Resolva o seguinte —
(a) De acordo com o texto sobre o processo civil, a que se assemelha o Código de Processo Civil de 1961?
(b) Transcreva do texto sobre o processo civil o trecho que vai de "Alguém me acusou" até "preparar um acordo.".

Texto do documento —
Alguém me acusou há uns dias de eu estar envolvido no que é qualificado como um processo de destruição do sistema judiciário público, para dar lugar "à negociata da arbitragem".
Tenho que deixar aqui muito claro que não têm razão, pelos motivos que passo a explicar.
1. Entendo que a arbitragem, a mediação e a negociação, como meios alternativos à Justiça tradicional são incontornáveis.
Sempre se disse que mais vale um mau acordo do que uma boa sentença. E por isso mesmo, até há poucos anos, a lei determinava que o juiz tinha um especial dever de promover o acordo das partes, podendo adiar as audiências sempre que elas lhe declarassem que estavam a preparar um acordo.
O processo civil era, tipicamente, um processo de partes, em que o juiz tinha uma função de árbitro dos interesses opostos, vinculado a um regime processual apertado, que garantia, a um tempo, a segurança jurídica e vinculação da decisão aos factos dados como provados e às soluções previstas no direito substantivo.
O processo judicial era visto, por todos, como o último recurso, que só chegava a  uma sentença decisória se as partes se não entendessem num acordo.
2. A perversão do processo civil iniciou-se com a desvalorização do princípio dispositivo e o incremento do poder dos juízes, porém com a redução do de promover a realização de acordos das partes.
Os juízes deixaram de ser árbitros em processo de parte, para passarem a ser verdadeiros administradores do processo e não apenas da Justiça.
3. A proliferação das escolhas de direito e a degradação da formação na área do processo civil acabou por conduzir a tentação - que alguns apontaram ao tempo das reformas realizadas neste século - de simplificar o processo civil.
O Código de Processo Civil de 1961 é um código semelhante ao da generalidade dos países com sistemas de raiz romano- germânica, em todos os continentes.
Quando se começou a falar da simplificação do processo civil, tive a oportunidade de chamar a atenção de um ministro - que, por acaso, sabia muito pouco sobre a matéria - para os riscos que mexidas muito profundas envolviam, nomeadamente no quadro das relações económicas de Portugal com o Brasil e os países africanos de língua portuguesa.

Extrato dos dados —
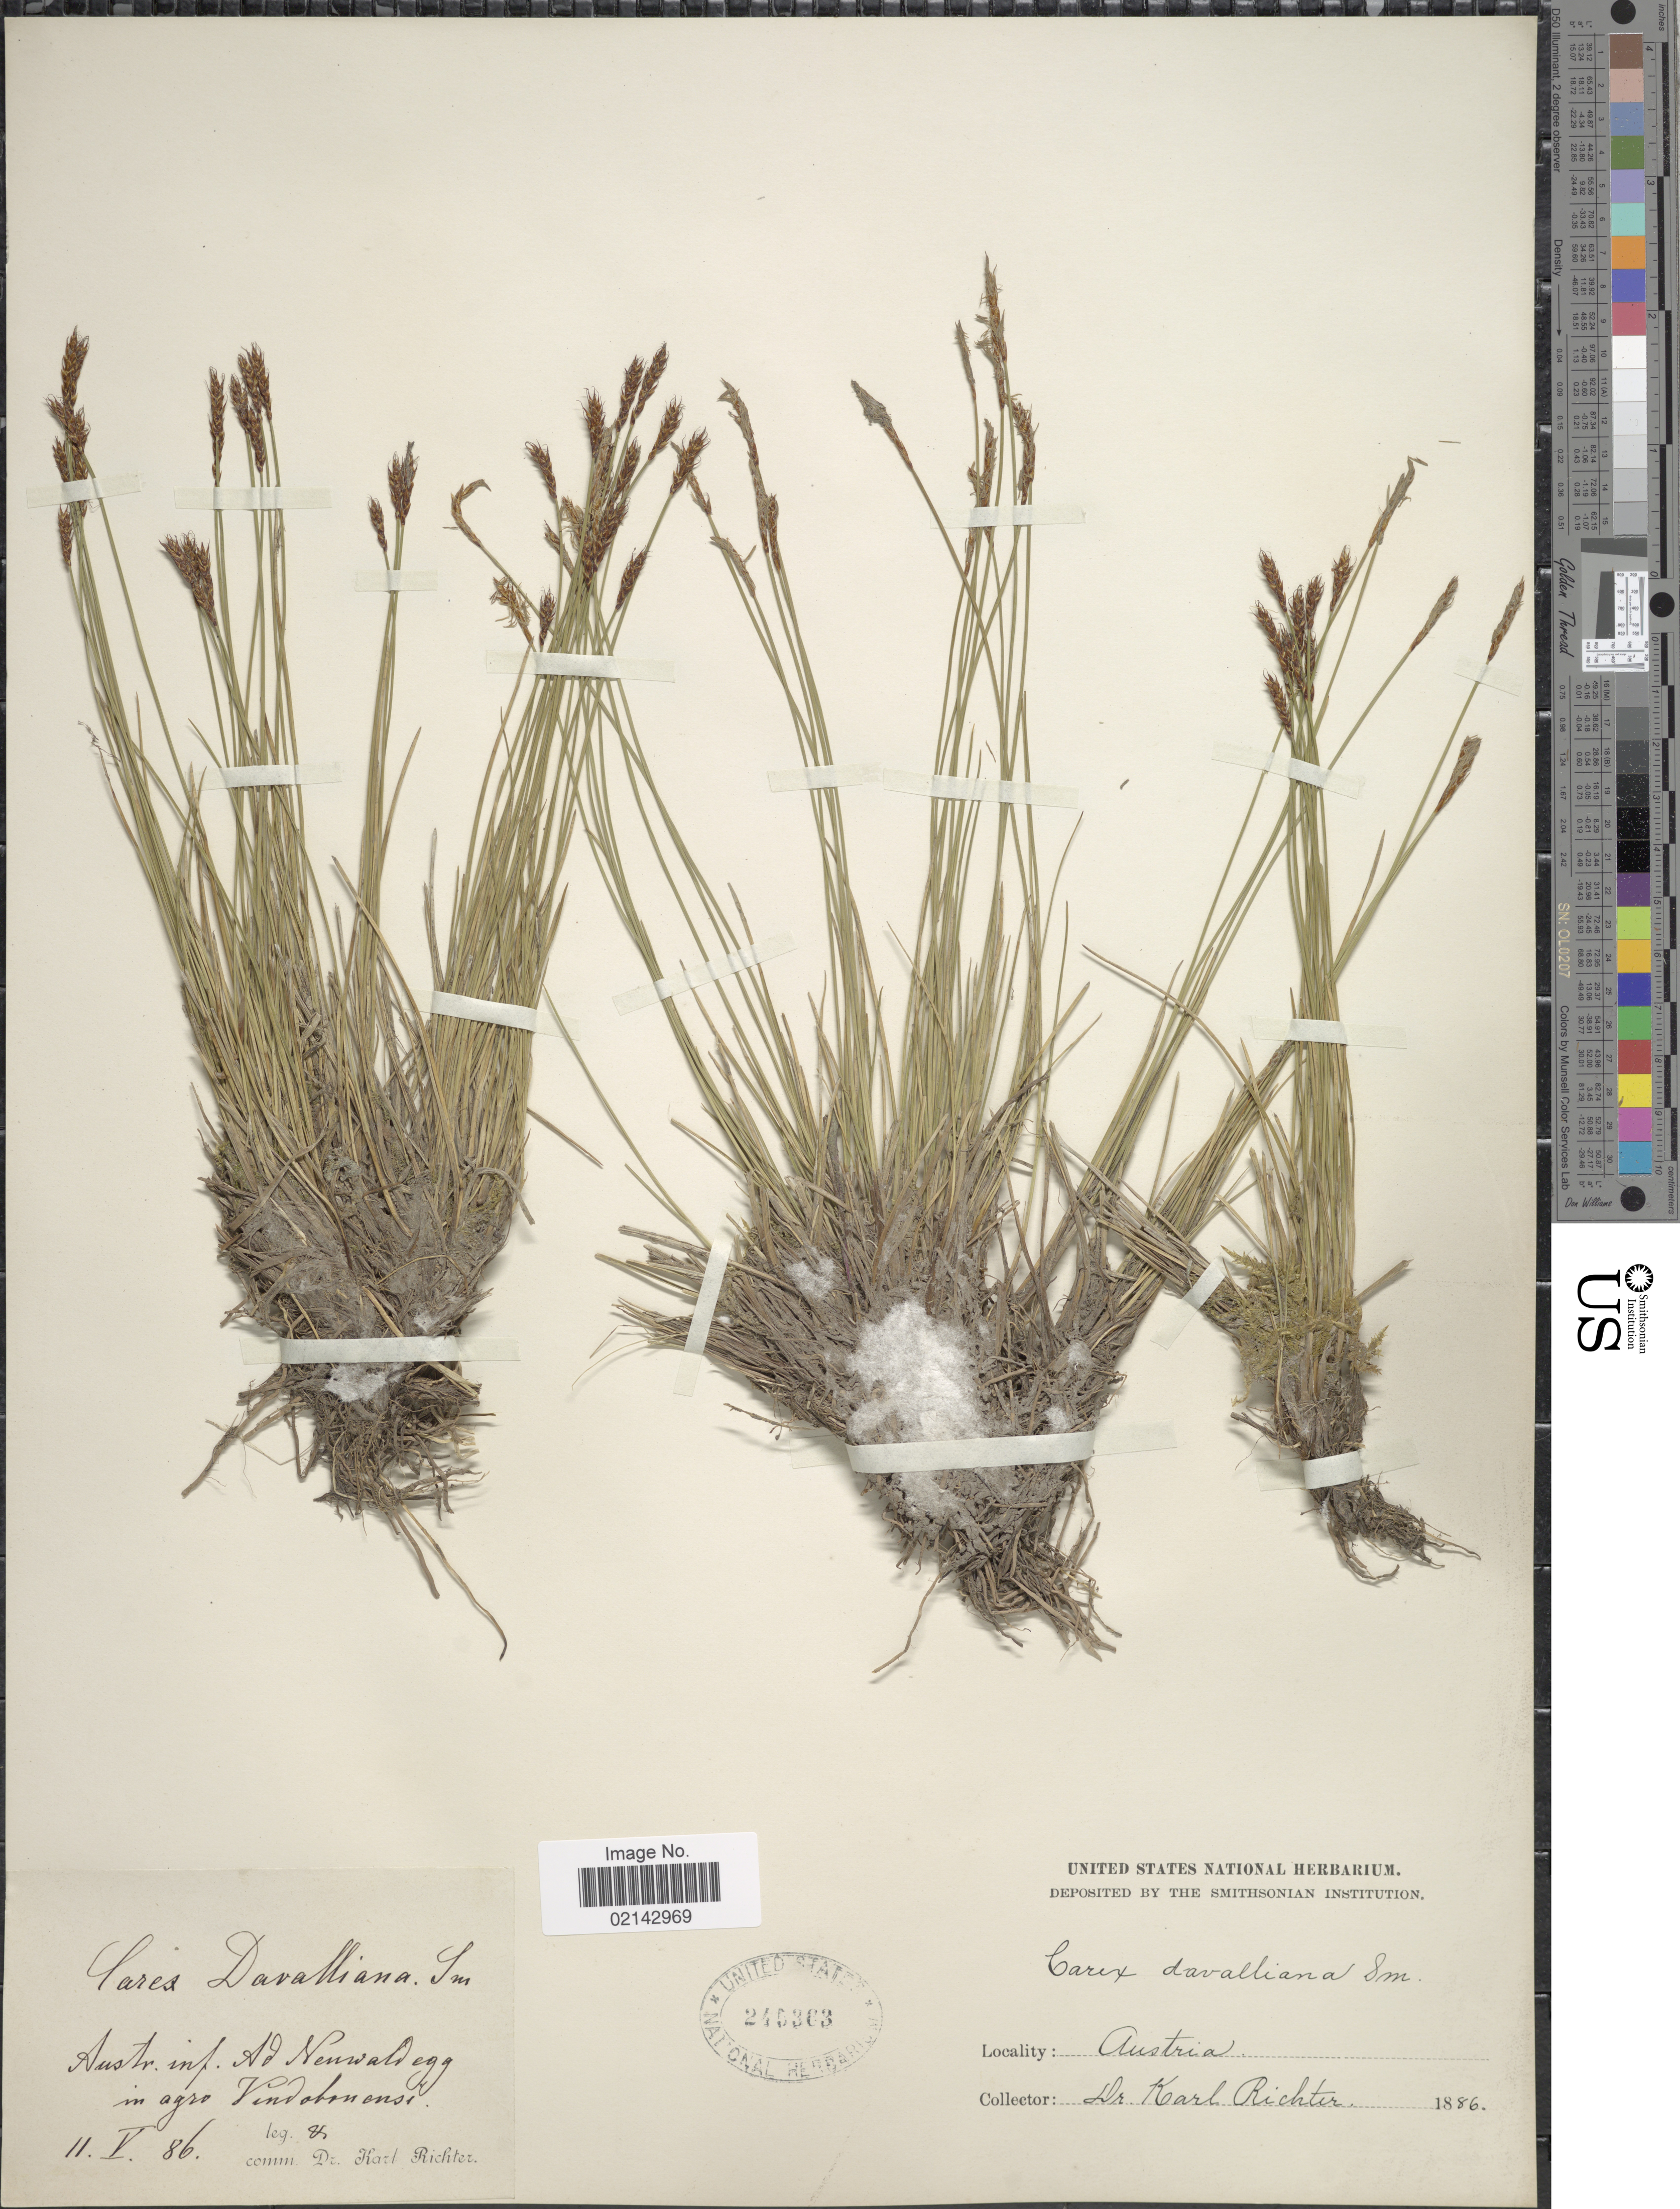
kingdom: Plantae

Exercícios resolvidos —
(a) Ao código da generalidade dos países com sistemas de raiz romano-germânica, em todos os continentes.

(b)
Alguém me acusou há uns dias de eu estar envolvido no que é qualificado como um processo de destruição do sistema judiciário público, para dar lugar "à negociata da arbitragem".
Tenho que deixar aqui muito claro que não têm razão, pelos motivos que passo a explicar.
1. Entendo que a arbitragem, a mediação e a negociação, como meios alternativos à Justiça tradicional são incontornáveis.
Sempre se disse que mais vale um mau acordo do que uma boa sentença. E por isso mesmo, até há poucos anos, a lei determinava que o juiz tinha um especial dever de promover o acordo das partes, podendo adiar as audiências sempre que elas lhe declarassem que estavam a preparar um acordo.